On ne peut pas empêcher un politicien de faire des promesses, alors comment remédier à la situation ? Nous avons plutôt besoin d’un bureau indépendant du budget qui se rapporte directement à l’Assemblée nationale. Ce bureau aurait pour mission de faire des prévisions budgétaires à court et à long terme sur les revenus et les dépenses du gouvernement, compte tenu des lois en vigueur et des changements envisagés.

Préparer le budget annuel du gouvernement du Québec est un exercice très complexe, c’est un document qui compte des centaines de pages avec des analyses très détaillées. Les fonctionnaires qui préparent ce budget sont très compétents, mais ils ne peuvent pas être complètement indépendants du ministre des Finances qui, lui, ne peut pas être complètement objectif. Seul un organisme indépendant, qui relèverait de l’Assemblée nationale avec des ressources suffisantes, pourrait faire des analyses complètement objectives. Ce bureau aurait la responsabilité de mesurer les conséquences à long terme des choix du gouvernement et de faire des prévisions.

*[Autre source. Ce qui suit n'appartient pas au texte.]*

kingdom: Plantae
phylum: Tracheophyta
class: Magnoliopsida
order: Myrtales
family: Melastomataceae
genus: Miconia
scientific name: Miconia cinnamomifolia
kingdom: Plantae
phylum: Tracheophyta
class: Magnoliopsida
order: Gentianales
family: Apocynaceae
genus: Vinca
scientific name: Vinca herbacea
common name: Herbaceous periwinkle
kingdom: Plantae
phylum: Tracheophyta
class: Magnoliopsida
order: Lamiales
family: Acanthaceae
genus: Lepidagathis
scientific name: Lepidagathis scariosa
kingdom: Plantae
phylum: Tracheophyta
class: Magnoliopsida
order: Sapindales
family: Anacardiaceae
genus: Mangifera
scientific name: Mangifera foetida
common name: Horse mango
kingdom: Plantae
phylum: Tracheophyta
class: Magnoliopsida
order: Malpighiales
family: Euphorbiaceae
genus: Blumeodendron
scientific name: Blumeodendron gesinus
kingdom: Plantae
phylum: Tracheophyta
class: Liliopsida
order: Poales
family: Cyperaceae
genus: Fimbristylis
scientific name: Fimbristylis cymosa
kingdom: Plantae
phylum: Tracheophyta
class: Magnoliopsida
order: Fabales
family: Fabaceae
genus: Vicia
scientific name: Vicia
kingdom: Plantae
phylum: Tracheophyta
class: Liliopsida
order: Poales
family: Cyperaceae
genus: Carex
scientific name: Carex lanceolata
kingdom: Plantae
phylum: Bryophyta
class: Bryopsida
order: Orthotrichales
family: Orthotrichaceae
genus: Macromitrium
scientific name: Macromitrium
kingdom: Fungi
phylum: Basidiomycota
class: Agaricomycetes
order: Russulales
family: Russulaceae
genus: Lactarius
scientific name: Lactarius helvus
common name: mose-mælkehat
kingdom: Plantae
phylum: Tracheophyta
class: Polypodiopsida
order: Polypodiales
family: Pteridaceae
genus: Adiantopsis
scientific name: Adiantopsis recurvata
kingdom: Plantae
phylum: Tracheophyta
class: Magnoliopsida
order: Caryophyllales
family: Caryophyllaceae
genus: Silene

Le bureau aurait aussi deux autres responsabilités. D’abord, il devrait faire le point continuellement sur la qualité des infrastructures du gouvernement et évaluer les coûts pour les maintenir en bon état. Un politicien ne gagne pas des votes en réparant un pont ou le toit d’une école. Il aura donc tendance à remettre ces dépenses à plus tard, avec les résultats que l’on connaît.

Deuxièmement, le bureau serait chargé de faire des analyses comparatives sur la rémunération des employés de l’État, incluant tous les avantages marginaux comme l’assurance maladie et les caisses de retraite. Les comparaisons devraient être faites avec le secteur privé et avec le secteur public des États voisins.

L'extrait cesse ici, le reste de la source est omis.